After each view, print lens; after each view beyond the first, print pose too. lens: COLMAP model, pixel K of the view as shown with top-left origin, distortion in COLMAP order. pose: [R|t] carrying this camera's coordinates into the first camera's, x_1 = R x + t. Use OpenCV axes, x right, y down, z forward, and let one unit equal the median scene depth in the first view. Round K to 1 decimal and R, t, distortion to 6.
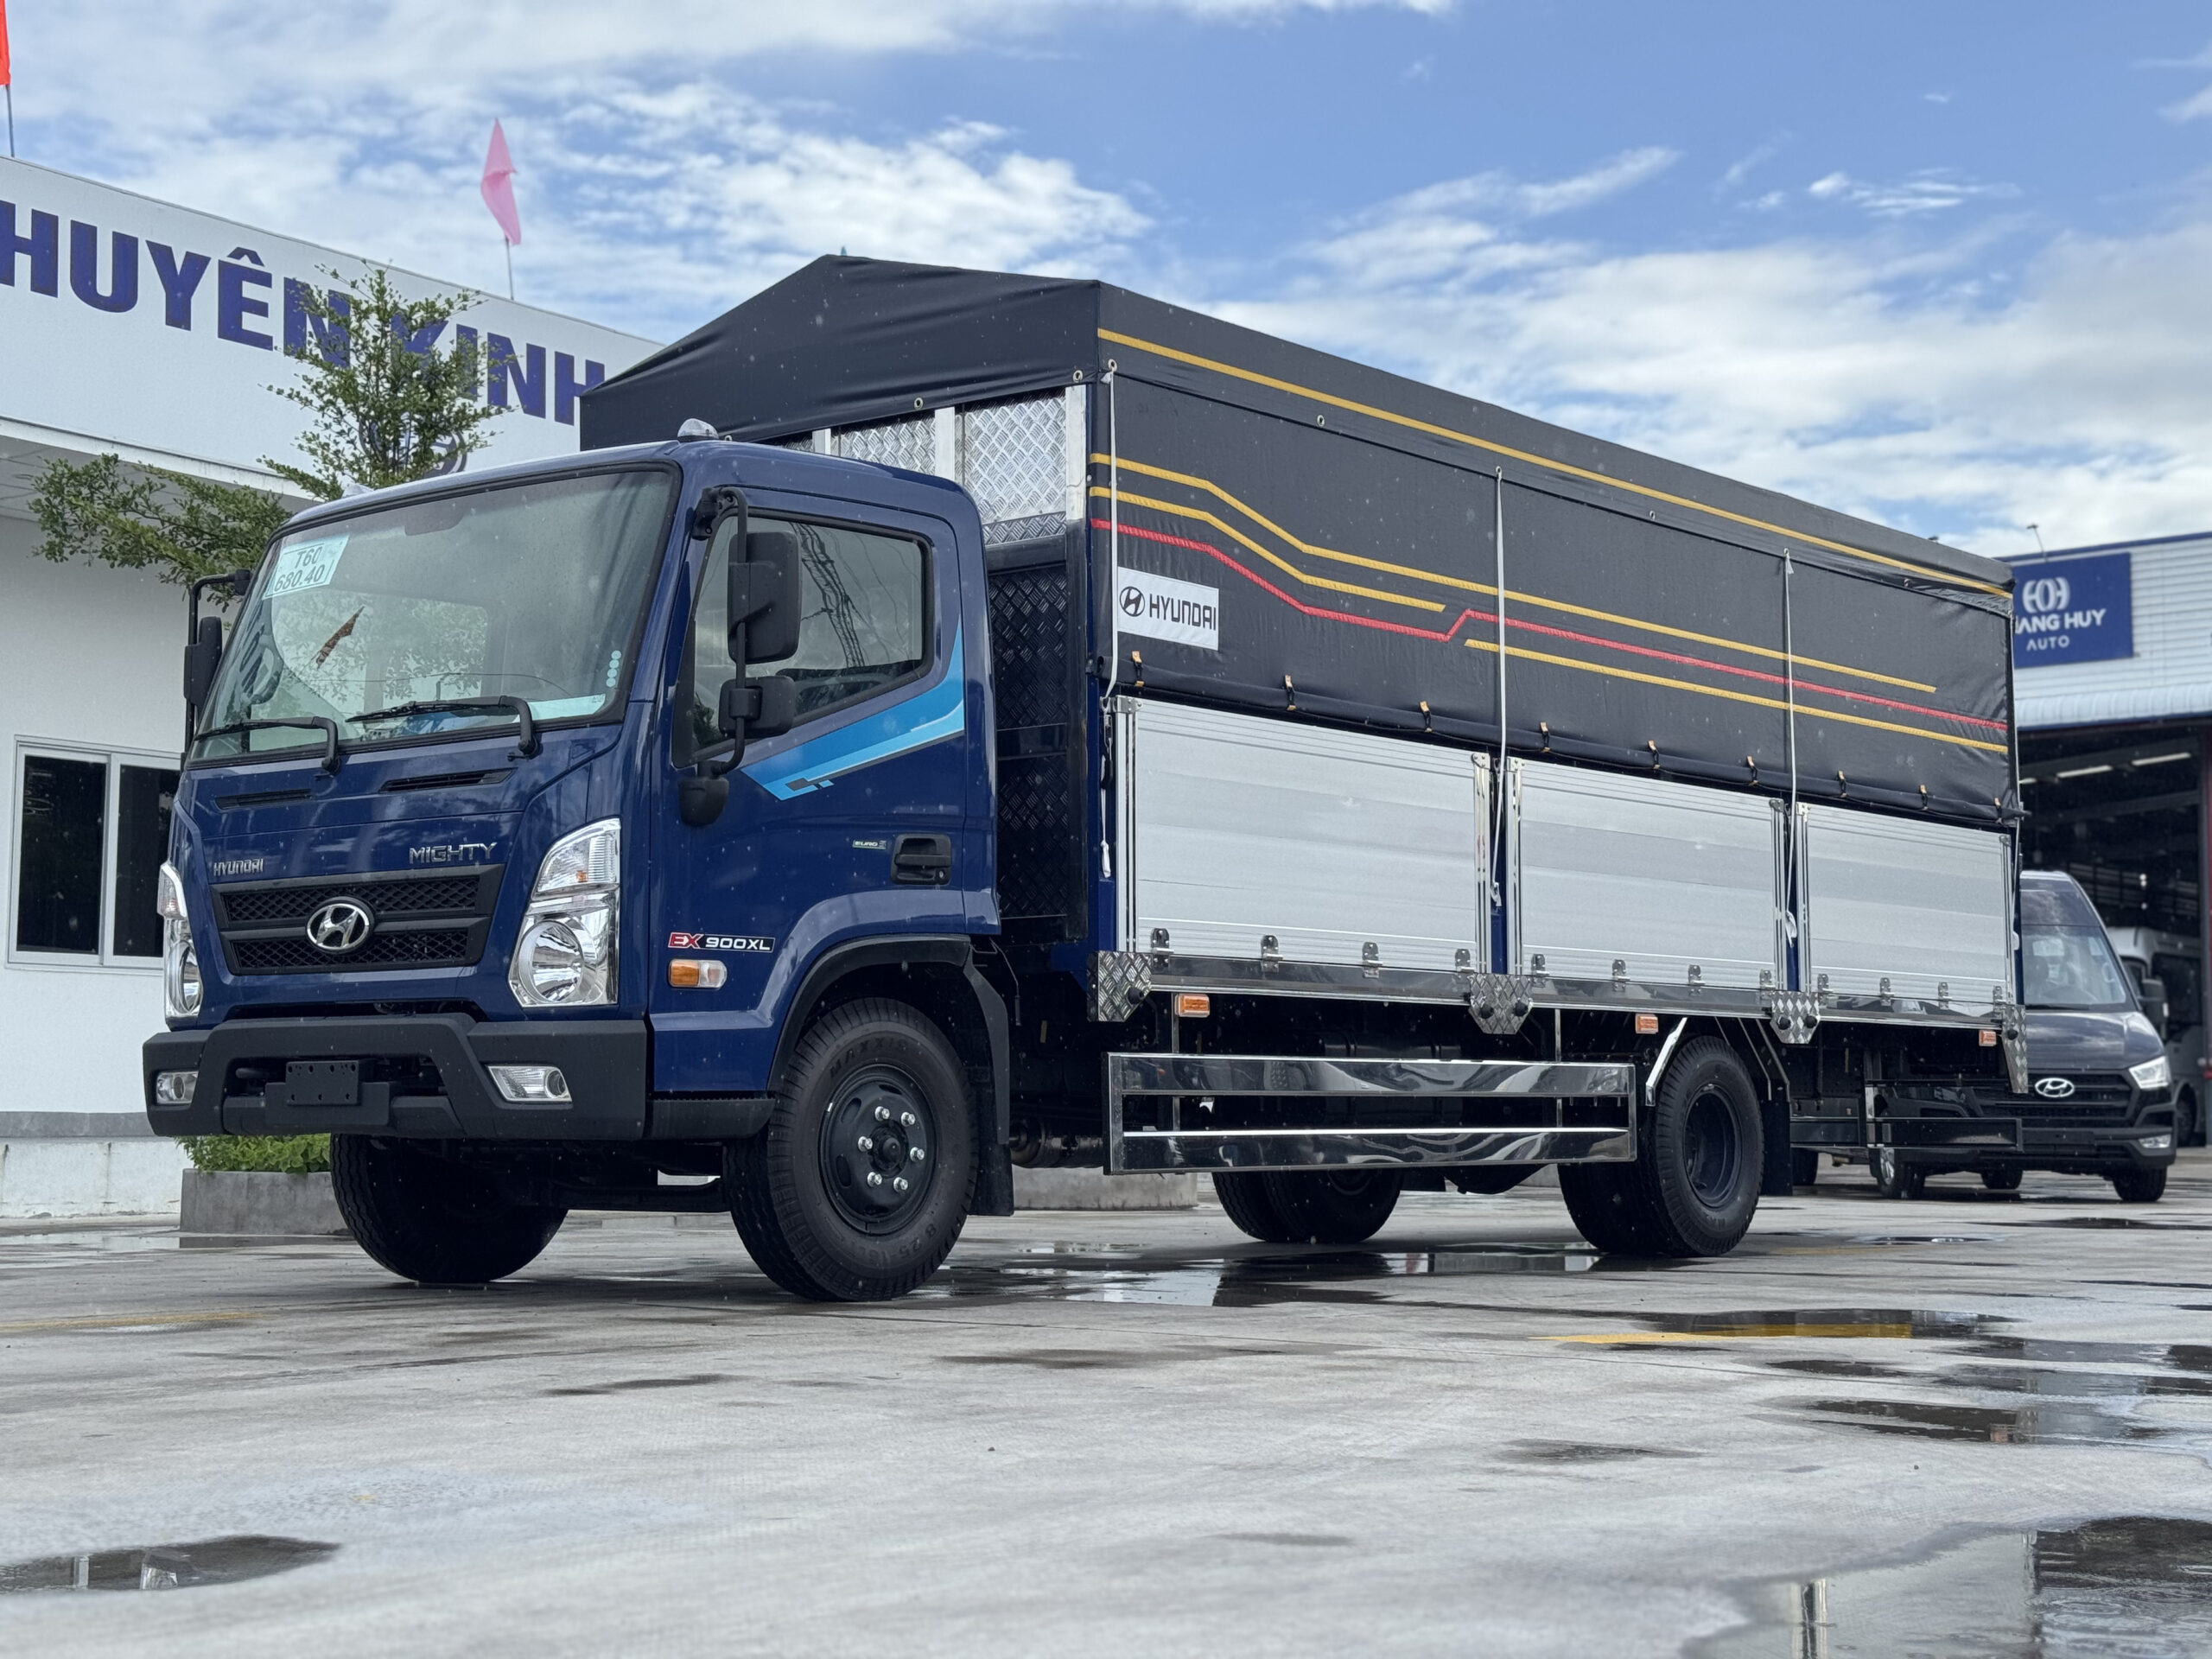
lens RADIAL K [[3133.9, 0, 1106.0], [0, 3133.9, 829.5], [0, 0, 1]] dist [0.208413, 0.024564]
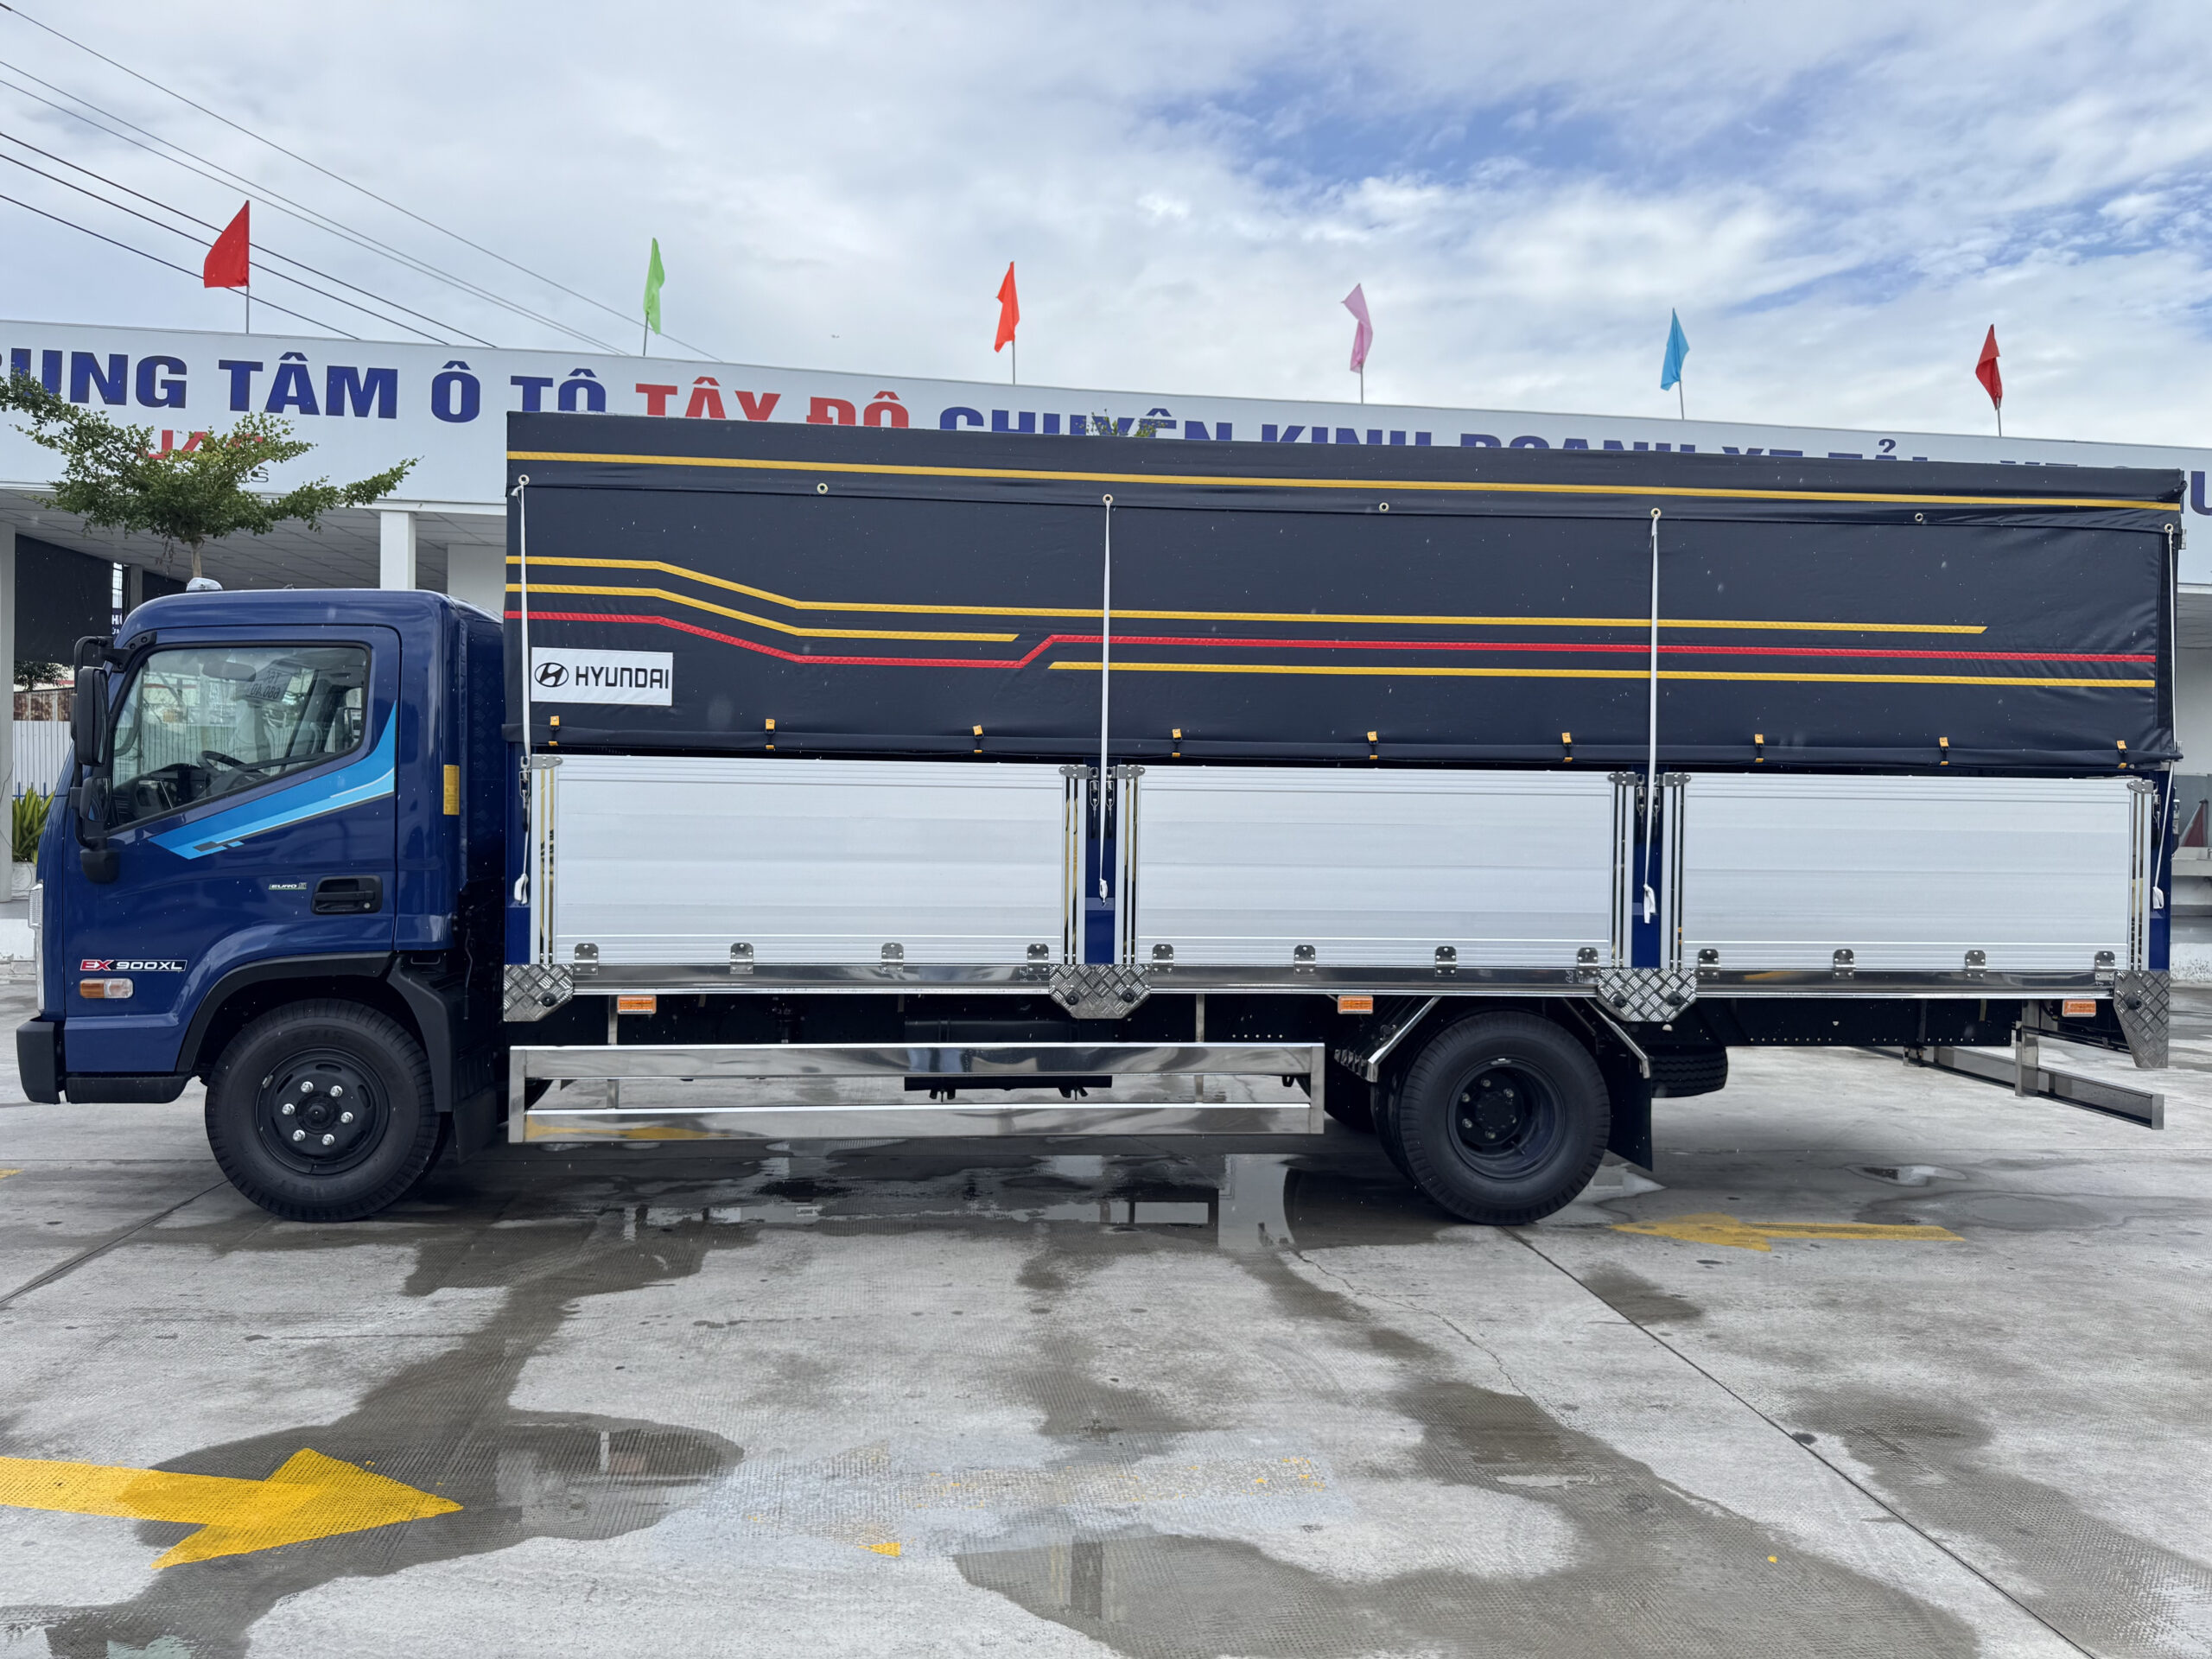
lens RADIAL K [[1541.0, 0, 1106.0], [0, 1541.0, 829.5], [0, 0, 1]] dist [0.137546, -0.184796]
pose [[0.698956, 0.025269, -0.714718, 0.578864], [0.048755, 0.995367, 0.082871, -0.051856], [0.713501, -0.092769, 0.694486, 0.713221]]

=======

◆ **Work order**
Format every line above as a numbered list, omitting blank lines and leaving the pictures out.

◆ **Your solution**
1. After each view, print lens; after each view beyond the first, print pose too. lens: COLMAP model, pixel K of the view as shown with top-left origin, distortion in COLMAP order. pose: [R|t] carrying this camera's coordinates into the first camera's, x_1 = R x + t. Use OpenCV axes, x right, y down, z forward, and let one unit equal the median scene depth in the first view. Round K to 1 decimal and R, t, distortion to 6.
2. lens RADIAL K [[3133.9, 0, 1106.0], [0, 3133.9, 829.5], [0, 0, 1]] dist [0.208413, 0.024564]
3. lens RADIAL K [[1541.0, 0, 1106.0], [0, 1541.0, 829.5], [0, 0, 1]] dist [0.137546, -0.184796]
4. pose [[0.698956, 0.025269, -0.714718, 0.578864], [0.048755, 0.995367, 0.082871, -0.051856], [0.713501, -0.092769, 0.694486, 0.713221]]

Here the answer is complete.